Task details
Please repeat the whole listing verbatim.

+++

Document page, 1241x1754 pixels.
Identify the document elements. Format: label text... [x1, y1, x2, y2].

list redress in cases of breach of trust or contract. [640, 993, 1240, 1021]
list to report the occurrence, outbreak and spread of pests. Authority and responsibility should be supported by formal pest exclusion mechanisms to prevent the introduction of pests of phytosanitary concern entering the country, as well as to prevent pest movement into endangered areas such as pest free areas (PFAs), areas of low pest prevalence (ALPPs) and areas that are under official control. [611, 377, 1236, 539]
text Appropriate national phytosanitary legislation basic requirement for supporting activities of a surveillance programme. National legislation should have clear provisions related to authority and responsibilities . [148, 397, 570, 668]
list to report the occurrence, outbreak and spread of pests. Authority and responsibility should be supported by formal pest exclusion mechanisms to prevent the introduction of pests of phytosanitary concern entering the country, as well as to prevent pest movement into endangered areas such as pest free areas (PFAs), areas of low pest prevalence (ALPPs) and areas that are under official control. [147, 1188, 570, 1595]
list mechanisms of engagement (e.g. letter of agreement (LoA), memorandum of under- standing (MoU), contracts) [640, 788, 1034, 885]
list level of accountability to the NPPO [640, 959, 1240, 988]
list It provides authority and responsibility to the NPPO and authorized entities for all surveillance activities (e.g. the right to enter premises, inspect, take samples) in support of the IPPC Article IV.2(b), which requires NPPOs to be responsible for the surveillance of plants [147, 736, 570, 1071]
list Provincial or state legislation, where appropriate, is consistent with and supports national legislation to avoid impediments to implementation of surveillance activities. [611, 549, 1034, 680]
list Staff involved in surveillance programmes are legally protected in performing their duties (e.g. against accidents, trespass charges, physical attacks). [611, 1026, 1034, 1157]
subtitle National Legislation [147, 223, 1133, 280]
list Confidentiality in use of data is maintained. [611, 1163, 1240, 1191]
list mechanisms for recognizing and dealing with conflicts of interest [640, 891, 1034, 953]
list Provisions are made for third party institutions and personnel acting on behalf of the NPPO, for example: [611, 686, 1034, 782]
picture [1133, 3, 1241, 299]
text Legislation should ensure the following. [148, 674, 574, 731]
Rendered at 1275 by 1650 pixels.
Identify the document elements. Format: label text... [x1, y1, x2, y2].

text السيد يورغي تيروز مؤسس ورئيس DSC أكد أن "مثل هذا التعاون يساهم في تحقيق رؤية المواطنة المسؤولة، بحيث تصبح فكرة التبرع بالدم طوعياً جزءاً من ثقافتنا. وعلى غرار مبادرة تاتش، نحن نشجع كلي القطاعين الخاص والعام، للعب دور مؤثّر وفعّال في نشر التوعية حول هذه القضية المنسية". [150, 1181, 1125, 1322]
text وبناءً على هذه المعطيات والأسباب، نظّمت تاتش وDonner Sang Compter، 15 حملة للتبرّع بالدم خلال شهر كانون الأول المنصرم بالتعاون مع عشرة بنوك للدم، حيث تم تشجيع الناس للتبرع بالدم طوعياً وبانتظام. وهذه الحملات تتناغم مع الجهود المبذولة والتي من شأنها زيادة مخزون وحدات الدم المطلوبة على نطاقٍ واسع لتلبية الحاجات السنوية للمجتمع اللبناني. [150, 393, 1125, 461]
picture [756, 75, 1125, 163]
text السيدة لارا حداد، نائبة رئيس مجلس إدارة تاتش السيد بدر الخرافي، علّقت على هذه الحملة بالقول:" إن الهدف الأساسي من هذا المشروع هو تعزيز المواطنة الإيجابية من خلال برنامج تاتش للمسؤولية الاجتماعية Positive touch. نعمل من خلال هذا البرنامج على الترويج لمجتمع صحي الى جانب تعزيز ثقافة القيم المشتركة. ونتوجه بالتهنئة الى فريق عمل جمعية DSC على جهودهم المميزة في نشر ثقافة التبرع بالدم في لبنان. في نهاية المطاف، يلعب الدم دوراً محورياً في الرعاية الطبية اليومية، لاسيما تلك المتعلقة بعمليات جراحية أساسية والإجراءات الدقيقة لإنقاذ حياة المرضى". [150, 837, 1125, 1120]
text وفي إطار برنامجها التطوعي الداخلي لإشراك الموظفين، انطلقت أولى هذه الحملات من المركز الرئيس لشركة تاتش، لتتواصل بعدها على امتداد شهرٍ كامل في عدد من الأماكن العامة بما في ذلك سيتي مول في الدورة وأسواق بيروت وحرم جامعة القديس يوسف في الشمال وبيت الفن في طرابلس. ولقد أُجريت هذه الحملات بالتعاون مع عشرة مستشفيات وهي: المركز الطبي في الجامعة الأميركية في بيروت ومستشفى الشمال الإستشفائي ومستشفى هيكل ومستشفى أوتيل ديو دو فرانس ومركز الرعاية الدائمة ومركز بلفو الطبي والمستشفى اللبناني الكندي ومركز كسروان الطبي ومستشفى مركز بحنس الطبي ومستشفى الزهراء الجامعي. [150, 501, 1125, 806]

+++

Your solution
Document page, 1241x1754 pixels.
Identify the document elements. Format: label text... [x1, y1, x2, y2].

list redress in cases of breach of trust or contract. [640, 993, 1240, 1021]
list to report the occurrence, outbreak and spread of pests. Authority and responsibility should be supported by formal pest exclusion mechanisms to prevent the introduction of pests of phytosanitary concern entering the country, as well as to prevent pest movement into endangered areas such as pest free areas (PFAs), areas of low pest prevalence (ALPPs) and areas that are under official control. [611, 377, 1236, 539]
text Appropriate national phytosanitary legislation basic requirement for supporting activities of a surveillance programme. National legislation should have clear provisions related to authority and responsibilities . [148, 397, 570, 668]
list to report the occurrence, outbreak and spread of pests. Authority and responsibility should be supported by formal pest exclusion mechanisms to prevent the introduction of pests of phytosanitary concern entering the country, as well as to prevent pest movement into endangered areas such as pest free areas (PFAs), areas of low pest prevalence (ALPPs) and areas that are under official control. [147, 1188, 570, 1595]
list mechanisms of engagement (e.g. letter of agreement (LoA), memorandum of under- standing (MoU), contracts) [640, 788, 1034, 885]
list level of accountability to the NPPO [640, 959, 1240, 988]
list It provides authority and responsibility to the NPPO and authorized entities for all surveillance activities (e.g. the right to enter premises, inspect, take samples) in support of the IPPC Article IV.2(b), which requires NPPOs to be responsible for the surveillance of plants [147, 736, 570, 1071]
list Provincial or state legislation, where appropriate, is consistent with and supports national legislation to avoid impediments to implementation of surveillance activities. [611, 549, 1034, 680]
list Staff involved in surveillance programmes are legally protected in performing their duties (e.g. against accidents, trespass charges, physical attacks). [611, 1026, 1034, 1157]
subtitle National Legislation [147, 223, 1133, 280]
list Confidentiality in use of data is maintained. [611, 1163, 1240, 1191]
list mechanisms for recognizing and dealing with conflicts of interest [640, 891, 1034, 953]
list Provisions are made for third party institutions and personnel acting on behalf of the NPPO, for example: [611, 686, 1034, 782]
picture [1133, 3, 1241, 299]
text Legislation should ensure the following. [148, 674, 574, 731]
Rendered at 1275 by 1650 pixels.
Identify the document elements. Format: label text... [x1, y1, x2, y2].

text السيد يورغي تيروز مؤسس ورئيس DSC أكد أن "مثل هذا التعاون يساهم في تحقيق رؤية المواطنة المسؤولة، بحيث تصبح فكرة التبرع بالدم طوعياً جزءاً من ثقافتنا. وعلى غرار مبادرة تاتش، نحن نشجع كلي القطاعين الخاص والعام، للعب دور مؤثّر وفعّال في نشر التوعية حول هذه القضية المنسية". [150, 1181, 1125, 1322]
text وبناءً على هذه المعطيات والأسباب، نظّمت تاتش وDonner Sang Compter، 15 حملة للتبرّع بالدم خلال شهر كانون الأول المنصرم بالتعاون مع عشرة بنوك للدم، حيث تم تشجيع الناس للتبرع بالدم طوعياً وبانتظام. وهذه الحملات تتناغم مع الجهود المبذولة والتي من شأنها زيادة مخزون وحدات الدم المطلوبة على نطاقٍ واسع لتلبية الحاجات السنوية للمجتمع اللبناني. [150, 393, 1125, 461]
picture [756, 75, 1125, 163]
text السيدة لارا حداد، نائبة رئيس مجلس إدارة تاتش السيد بدر الخرافي، علّقت على هذه الحملة بالقول:" إن الهدف الأساسي من هذا المشروع هو تعزيز المواطنة الإيجابية من خلال برنامج تاتش للمسؤولية الاجتماعية Positive touch. نعمل من خلال هذا البرنامج على الترويج لمجتمع صحي الى جانب تعزيز ثقافة القيم المشتركة. ونتوجه بالتهنئة الى فريق عمل جمعية DSC على جهودهم المميزة في نشر ثقافة التبرع بالدم في لبنان. في نهاية المطاف، يلعب الدم دوراً محورياً في الرعاية الطبية اليومية، لاسيما تلك المتعلقة بعمليات جراحية أساسية والإجراءات الدقيقة لإنقاذ حياة المرضى". [150, 837, 1125, 1120]
text وفي إطار برنامجها التطوعي الداخلي لإشراك الموظفين، انطلقت أولى هذه الحملات من المركز الرئيس لشركة تاتش، لتتواصل بعدها على امتداد شهرٍ كامل في عدد من الأماكن العامة بما في ذلك سيتي مول في الدورة وأسواق بيروت وحرم جامعة القديس يوسف في الشمال وبيت الفن في طرابلس. ولقد أُجريت هذه الحملات بالتعاون مع عشرة مستشفيات وهي: المركز الطبي في الجامعة الأميركية في بيروت ومستشفى الشمال الإستشفائي ومستشفى هيكل ومستشفى أوتيل ديو دو فرانس ومركز الرعاية الدائمة ومركز بلفو الطبي والمستشفى اللبناني الكندي ومركز كسروان الطبي ومستشفى مركز بحنس الطبي ومستشفى الزهراء الجامعي. [150, 501, 1125, 806]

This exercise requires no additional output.